Anthropomorphism, the reading of human qualities into non-human entities is rife in this field. The commonest mistake being the false attribution of responsibilities, which we see in often silly discussions about robots. In truth all AI is competence without comprehension. It can perform wonderfully well and beat you at checkers, chess, GO, poker and many computer games, even outperform you on identifying tumours on scans and some levels of decision making. It automates much of what we used to do but that does not mean it is us or even like us. Reading ethical qualities into software is not the point. Nass and reeves researched this anthropomorphism decades ago. Computers, in particular, seem to draw it out of people.

Confirmation bias

Many of the accusations of bias in AI are driven by negativity and confirmation bias in the accusers. So keen are they to blame things, often because their research grant or organisation expects it, that they look for ethical problems in the wrong place, in the technology or identity group they don’t like, rather than looking for solutions to that problem, the first port of call is misallocated blame. Then there’s the negativity bias. AI is tech, it’s new, so it must be problematic. In general, there are potboilers such as Weapons of Math destruction and umpteen ‘best-sellers’ that are thin as prison gruel, yet grab the attention of the lazy reader. Negativity sells.

Activism

Rather than the application of ‘ethics’ which is the study of moral principles, what is good and bad, AI and Ethics seems to have quietly dropped the moral and good side. It is cyclopic in its focus on the bad. This is not ethics, it is activism. People have beefs, often centred in identity politics or political stances around ‘capitalism’ and go for the tech, like predators after prey. This is by far the worst form of imbalanced, subjective politicking. Yet it is common in the one place that should pride itself in objectivity – our universities.

Leave it to the experts

No one denies that there are ethical issues around AI and data. All tech is of ethical concern. Cars kill 1.5 million a year in horrible and mangled deaths, many more injured, the equivalent of a World War every year.
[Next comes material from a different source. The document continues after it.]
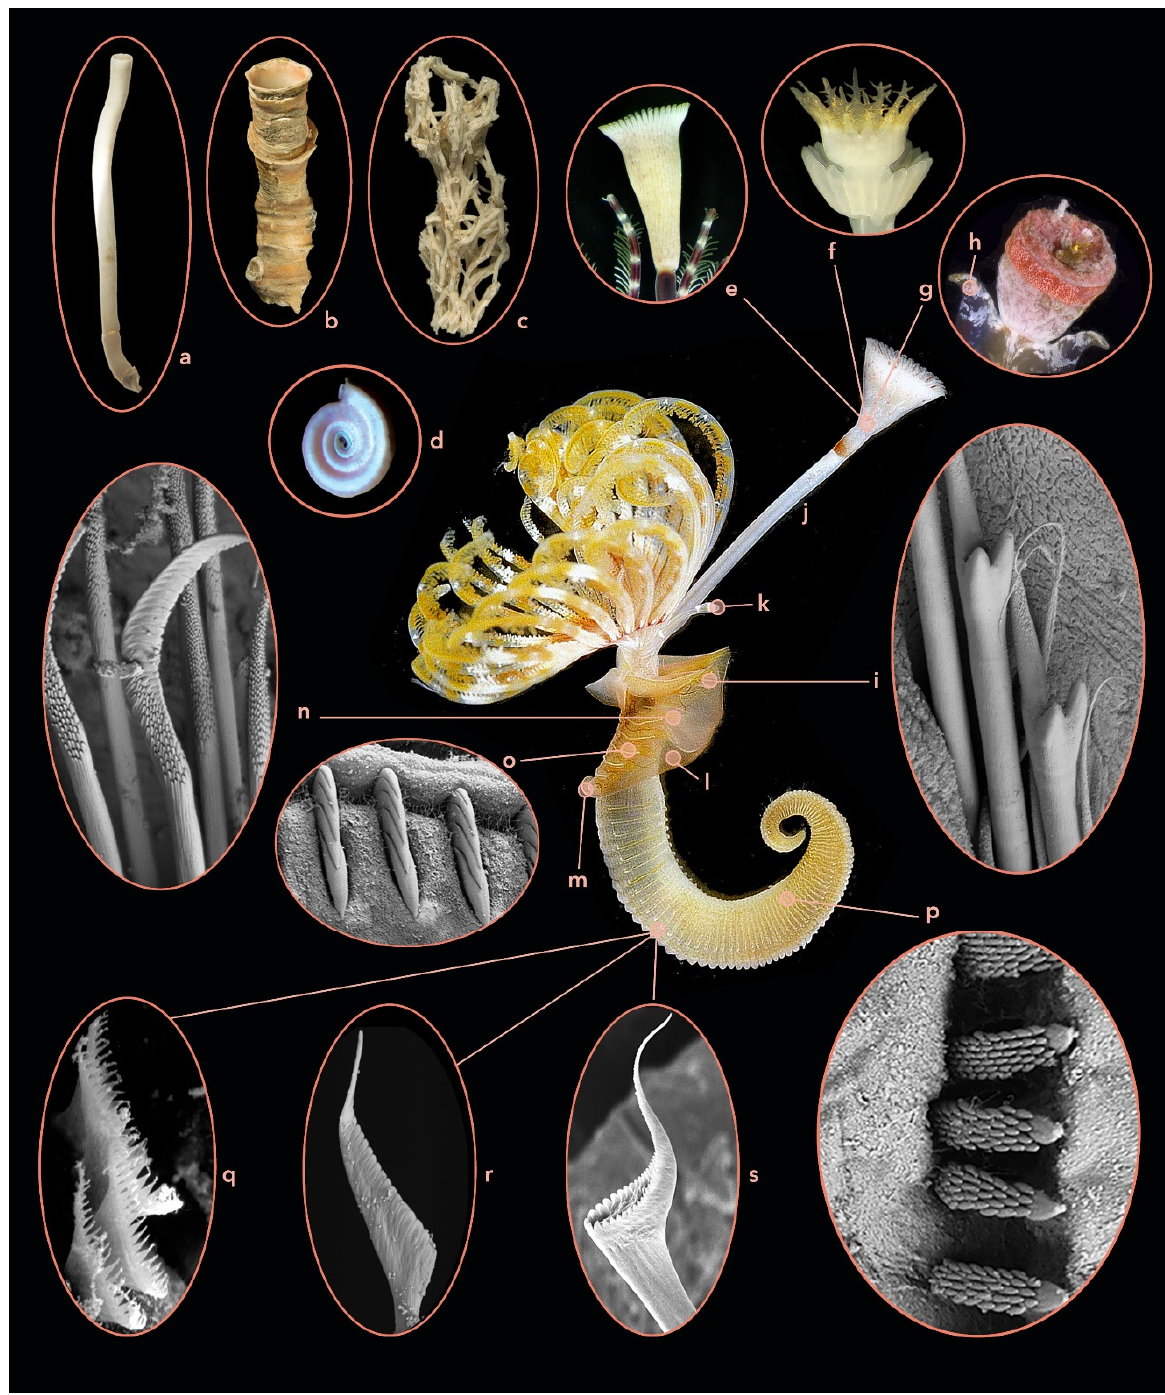
Figure 10. Main diagnostic characters for members of Serpulidae. Centre: lateral view of a Serpula specimen removed from the tube; ( a – d ) Tubes: Hyalopomatus biformis ( a ), Serpula vermicularis ( b ), Filograna implexa ( c ), Circeis armoricana ( d ); ( e – h ) Opercula: Serpula ( e ), Hydroides ( f ), Spirobranchus ( g ) showing distal wings ( h ); ( i ) Special (bayonet) collar chaetae of Hydroides ; ( j ) Peduncle; ( k ) Pseudoperculum; ( l ) Thoracic membranes; ( m ) Apron; ( n ) Thoracic Apomatus (sickle-shaped) chaetae of Vermiliopsis ; ( o ) Thoracic saw-shaped uncini of Hydroides ; ( p ) Posterior abdominal rasp-shaped uncini of Hydroides ; ( q – s ) Abdominal chaetae: flat trumpet-shaped of Serpula; ( q ), flat geniculate of Vermiliopsis; ( r ) true trumpet-shaped of Spirobranchus ( s ). ( a – c,f by E. Wong, d by A. Rzhavsky, e by G. Rouse, g , h by A. Semenov, j – m (central photo of Serpula ) by F. Verbiest, n – s (SEM images) by S. Lindsay).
Yet we don’t have much attention paid to it as a global moral concern. Yet of a hand sanitizer is poorly calibrated, we cry racism. In fact, there is plenty of attention and effort going into the ethical concerns around this technology, by the EU, IEE and others. We need quality not quantity, or as Russell says in his excellent Human Compatible, whereas what we have at the moment is every man, woman, uncle auntie and their dog on the case. The issues are highly technical, ethical, legal and practical. You need a multi-disciplinary approach, not thinly disguised activism.
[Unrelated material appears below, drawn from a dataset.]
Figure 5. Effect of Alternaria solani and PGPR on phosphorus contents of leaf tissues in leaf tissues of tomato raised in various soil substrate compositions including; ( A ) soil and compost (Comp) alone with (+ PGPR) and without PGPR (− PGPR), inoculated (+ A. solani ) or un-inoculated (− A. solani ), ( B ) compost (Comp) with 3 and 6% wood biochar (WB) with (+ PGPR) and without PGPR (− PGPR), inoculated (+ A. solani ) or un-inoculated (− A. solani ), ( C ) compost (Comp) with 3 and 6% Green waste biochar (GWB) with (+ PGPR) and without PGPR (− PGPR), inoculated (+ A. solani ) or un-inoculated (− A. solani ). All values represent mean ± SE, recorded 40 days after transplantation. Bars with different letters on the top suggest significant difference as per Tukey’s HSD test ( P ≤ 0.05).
We have a model here in healthcare. Pharmaceuticals are highly regulated. You must be able to prove efficacy and safety. Strict rules apply to what you can claim for your product. That is fair. Note that many drugs have proven efficacy and safety without knowing exactly how they work. The focus is on the outputs, not full transparency. One need only apply this to cases where AI could do harm. Many are quite benign and will need little of no regulation.

Conclusion

The problems here are plentiful. First, it may stop good things from happening. The atmosphere in some areas of academe are so extreme that it is putting a brake on good research and outcomes in health and many other areas of human endeavour. Second, it distracts from actually coming up with solutions. So much efforts is put into diagnosis of sometimes imaginary illnesses that little is done on finding cures. Third, much of it is a waste of money with huge amounts of duplication, shallow work and outcomes that fall still born from the press. Much is quite simply a waste of time. Forth, there is a tendency to what to throw babies out with the bathwater, even the baths themselves. Just bear in mind that AI is not as good as we think nor as bad as we fear.